■ Work to complete: Below are lines of data; restate word for word those running from the line containing "44: 994- 1004" to the line containing "80: 106- 114", inclusive, and no others.

■ Records supplied:
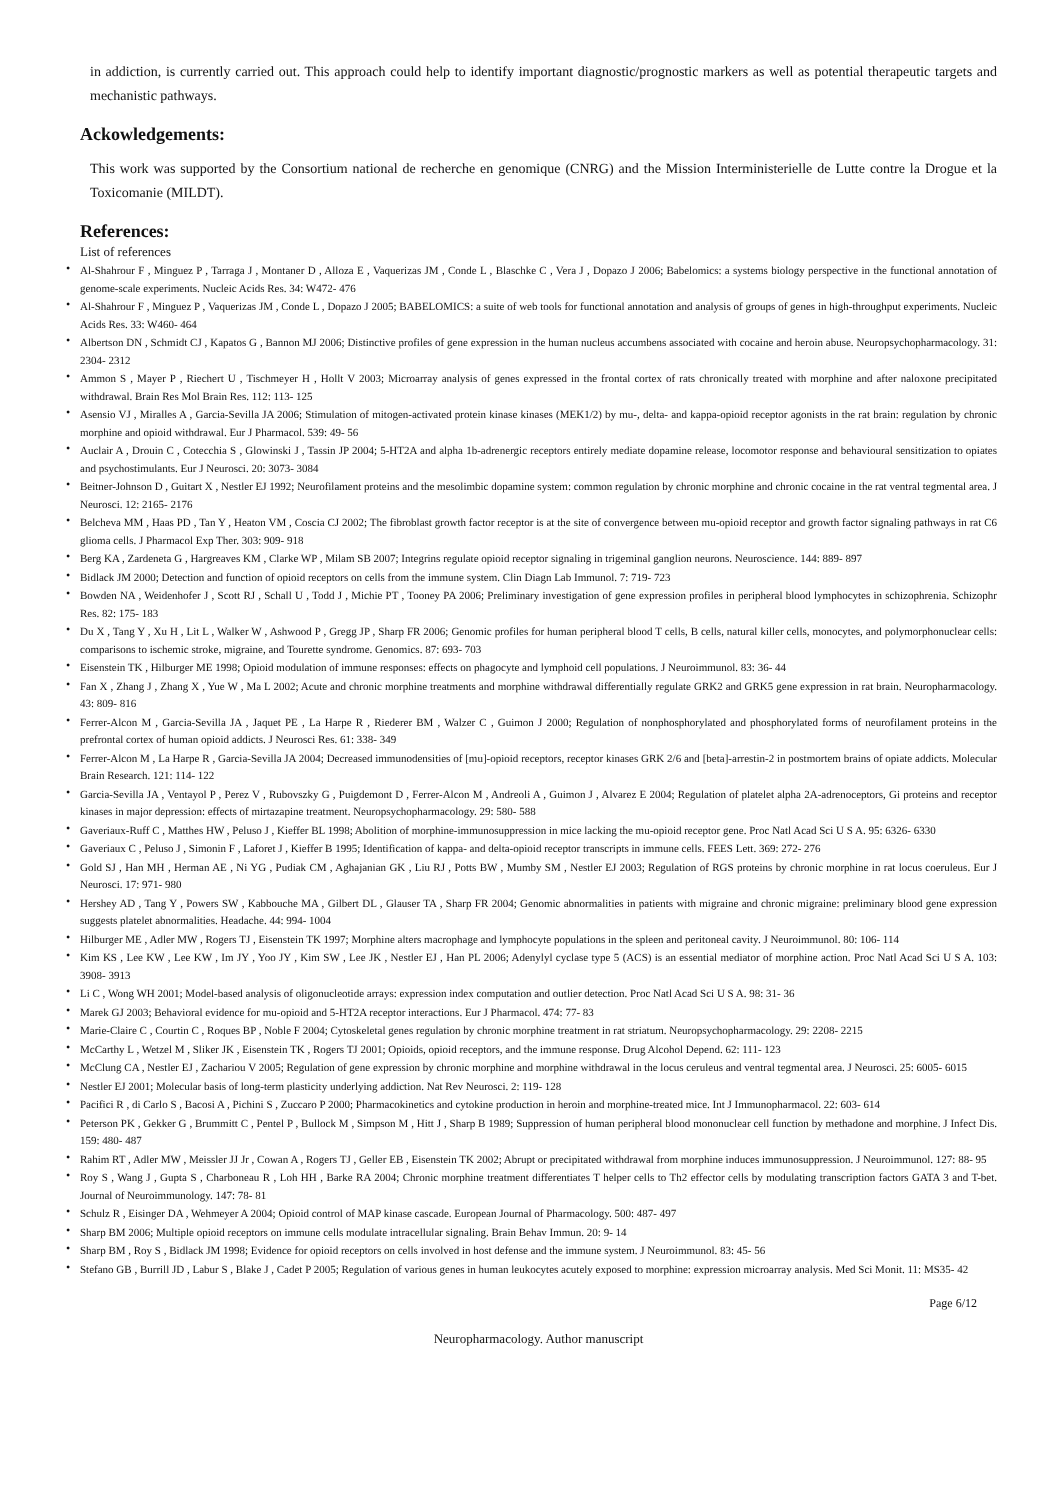in addiction, is currently carried out. This approach could help to identify important diagnostic/prognostic markers as well as potential therapeutic targets and mechanistic pathways.
Ackowledgements:
This work was supported by the Consortium national de recherche en genomique (CNRG) and the Mission Interministerielle de Lutte contre la Drogue et la Toxicomanie (MILDT).
References:
List of references
• Al-Shahrour F , Minguez P , Tarraga J , Montaner D , Alloza E , Vaquerizas JM , Conde L , Blaschke C , Vera J , Dopazo J 2006; Babelomics: a systems biology perspective in the functional annotation of genome-scale experiments. Nucleic Acids Res. 34: W472- 476
• Al-Shahrour F , Minguez P , Vaquerizas JM , Conde L , Dopazo J 2005; BABELOMICS: a suite of web tools for functional annotation and analysis of groups of genes in high-throughput experiments. Nucleic Acids Res. 33: W460- 464
• Albertson DN , Schmidt CJ , Kapatos G , Bannon MJ 2006; Distinctive profiles of gene expression in the human nucleus accumbens associated with cocaine and heroin abuse. Neuropsychopharmacology. 31: 2304- 2312
• Ammon S , Mayer P , Riechert U , Tischmeyer H , Hollt V 2003; Microarray analysis of genes expressed in the frontal cortex of rats chronically treated with morphine and after naloxone precipitated withdrawal. Brain Res Mol Brain Res. 112: 113- 125
• Asensio VJ , Miralles A , Garcia-Sevilla JA 2006; Stimulation of mitogen-activated protein kinase kinases (MEK1/2) by mu-, delta- and kappa-opioid receptor agonists in the rat brain: regulation by chronic morphine and opioid withdrawal. Eur J Pharmacol. 539: 49- 56
• Auclair A , Drouin C , Cotecchia S , Glowinski J , Tassin JP 2004; 5-HT2A and alpha 1b-adrenergic receptors entirely mediate dopamine release, locomotor response and behavioural sensitization to opiates and psychostimulants. Eur J Neurosci. 20: 3073- 3084
• Beitner-Johnson D , Guitart X , Nestler EJ 1992; Neurofilament proteins and the mesolimbic dopamine system: common regulation by chronic morphine and chronic cocaine in the rat ventral tegmental area. J Neurosci. 12: 2165- 2176
• Belcheva MM , Haas PD , Tan Y , Heaton VM , Coscia CJ 2002; The fibroblast growth factor receptor is at the site of convergence between mu-opioid receptor and growth factor signaling pathways in rat C6 glioma cells. J Pharmacol Exp Ther. 303: 909- 918
• Berg KA , Zardeneta G , Hargreaves KM , Clarke WP , Milam SB 2007; Integrins regulate opioid receptor signaling in trigeminal ganglion neurons. Neuroscience. 144: 889- 897
• Bidlack JM 2000; Detection and function of opioid receptors on cells from the immune system. Clin Diagn Lab Immunol. 7: 719- 723
• Bowden NA , Weidenhofer J , Scott RJ , Schall U , Todd J , Michie PT , Tooney PA 2006; Preliminary investigation of gene expression profiles in peripheral blood lymphocytes in schizophrenia. Schizophr Res. 82: 175- 183
• Du X , Tang Y , Xu H , Lit L , Walker W , Ashwood P , Gregg JP , Sharp FR 2006; Genomic profiles for human peripheral blood T cells, B cells, natural killer cells, monocytes, and polymorphonuclear cells: comparisons to ischemic stroke, migraine, and Tourette syndrome. Genomics. 87: 693- 703
• Eisenstein TK , Hilburger ME 1998; Opioid modulation of immune responses: effects on phagocyte and lymphoid cell populations. J Neuroimmunol. 83: 36- 44
• Fan X , Zhang J , Zhang X , Yue W , Ma L 2002; Acute and chronic morphine treatments and morphine withdrawal differentially regulate GRK2 and GRK5 gene expression in rat brain. Neuropharmacology. 43: 809- 816
• Ferrer-Alcon M , Garcia-Sevilla JA , Jaquet PE , La Harpe R , Riederer BM , Walzer C , Guimon J 2000; Regulation of nonphosphorylated and phosphorylated forms of neurofilament proteins in the prefrontal cortex of human opioid addicts. J Neurosci Res. 61: 338- 349
• Ferrer-Alcon M , La Harpe R , Garcia-Sevilla JA 2004; Decreased immunodensities of [mu]-opioid receptors, receptor kinases GRK 2/6 and [beta]-arrestin-2 in postmortem brains of opiate addicts. Molecular Brain Research. 121: 114- 122
• Garcia-Sevilla JA , Ventayol P , Perez V , Rubovszky G , Puigdemont D , Ferrer-Alcon M , Andreoli A , Guimon J , Alvarez E 2004; Regulation of platelet alpha 2A-adrenoceptors, Gi proteins and receptor kinases in major depression: effects of mirtazapine treatment. Neuropsychopharmacology. 29: 580- 588
• Gaveriaux-Ruff C , Matthes HW , Peluso J , Kieffer BL 1998; Abolition of morphine-immunosuppression in mice lacking the mu-opioid receptor gene. Proc Natl Acad Sci U S A. 95: 6326- 6330
• Gaveriaux C , Peluso J , Simonin F , Laforet J , Kieffer B 1995; Identification of kappa- and delta-opioid receptor transcripts in immune cells. FEES Lett. 369: 272- 276
• Gold SJ , Han MH , Herman AE , Ni YG , Pudiak CM , Aghajanian GK , Liu RJ , Potts BW , Mumby SM , Nestler EJ 2003; Regulation of RGS proteins by chronic morphine in rat locus coeruleus. Eur J Neurosci. 17: 971- 980
• Hershey AD , Tang Y , Powers SW , Kabbouche MA , Gilbert DL , Glauser TA , Sharp FR 2004; Genomic abnormalities in patients with migraine and chronic migraine: preliminary blood gene expression suggests platelet abnormalities. Headache. 44: 994- 1004
• Hilburger ME , Adler MW , Rogers TJ , Eisenstein TK 1997; Morphine alters macrophage and lymphocyte populations in the spleen and peritoneal cavity. J Neuroimmunol. 80: 106- 114
• Kim KS , Lee KW , Lee KW , Im JY , Yoo JY , Kim SW , Lee JK , Nestler EJ , Han PL 2006; Adenylyl cyclase type 5 (ACS) is an essential mediator of morphine action. Proc Natl Acad Sci U S A. 103: 3908- 3913
• Li C , Wong WH 2001; Model-based analysis of oligonucleotide arrays: expression index computation and outlier detection. Proc Natl Acad Sci U S A. 98: 31- 36
• Marek GJ 2003; Behavioral evidence for mu-opioid and 5-HT2A receptor interactions. Eur J Pharmacol. 474: 77- 83
• Marie-Claire C , Courtin C , Roques BP , Noble F 2004; Cytoskeletal genes regulation by chronic morphine treatment in rat striatum. Neuropsychopharmacology. 29: 2208- 2215
• McCarthy L , Wetzel M , Sliker JK , Eisenstein TK , Rogers TJ 2001; Opioids, opioid receptors, and the immune response. Drug Alcohol Depend. 62: 111- 123
• McClung CA , Nestler EJ , Zachariou V 2005; Regulation of gene expression by chronic morphine and morphine withdrawal in the locus ceruleus and ventral tegmental area. J Neurosci. 25: 6005- 6015
• Nestler EJ 2001; Molecular basis of long-term plasticity underlying addiction. Nat Rev Neurosci. 2: 119- 128
• Pacifici R , di Carlo S , Bacosi A , Pichini S , Zuccaro P 2000; Pharmacokinetics and cytokine production in heroin and morphine-treated mice. Int J Immunopharmacol. 22: 603- 614
• Peterson PK , Gekker G , Brummitt C , Pentel P , Bullock M , Simpson M , Hitt J , Sharp B 1989; Suppression of human peripheral blood mononuclear cell function by methadone and morphine. J Infect Dis. 159: 480- 487
• Rahim RT , Adler MW , Meissler JJ Jr , Cowan A , Rogers TJ , Geller EB , Eisenstein TK 2002; Abrupt or precipitated withdrawal from morphine induces immunosuppression. J Neuroimmunol. 127: 88- 95
• Roy S , Wang J , Gupta S , Charboneau R , Loh HH , Barke RA 2004; Chronic morphine treatment differentiates T helper cells to Th2 effector cells by modulating transcription factors GATA 3 and T-bet. Journal of Neuroimmunology. 147: 78- 81
• Schulz R , Eisinger DA , Wehmeyer A 2004; Opioid control of MAP kinase cascade. European Journal of Pharmacology. 500: 487- 497
• Sharp BM 2006; Multiple opioid receptors on immune cells modulate intracellular signaling. Brain Behav Immun. 20: 9- 14
• Sharp BM , Roy S , Bidlack JM 1998; Evidence for opioid receptors on cells involved in host defense and the immune system. J Neuroimmunol. 83: 45- 56
• Stefano GB , Burrill JD , Labur S , Blake J , Cadet P 2005; Regulation of various genes in human leukocytes acutely exposed to morphine: expression microarray analysis. Med Sci Monit. 11: MS35- 42
Page 6/12
Neuropharmacology. Author manuscript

■ Solution to the exercise:
• Hershey AD , Tang Y , Powers SW , Kabbouche MA , Gilbert DL , Glauser TA , Sharp FR 2004; Genomic abnormalities in patients with migraine and chronic migraine: preliminary blood gene expression suggests platelet abnormalities. Headache. 44: 994- 1004
• Hilburger ME , Adler MW , Rogers TJ , Eisenstein TK 1997; Morphine alters macrophage and lymphocyte populations in the spleen and peritoneal cavity. J Neuroimmunol. 80: 106- 114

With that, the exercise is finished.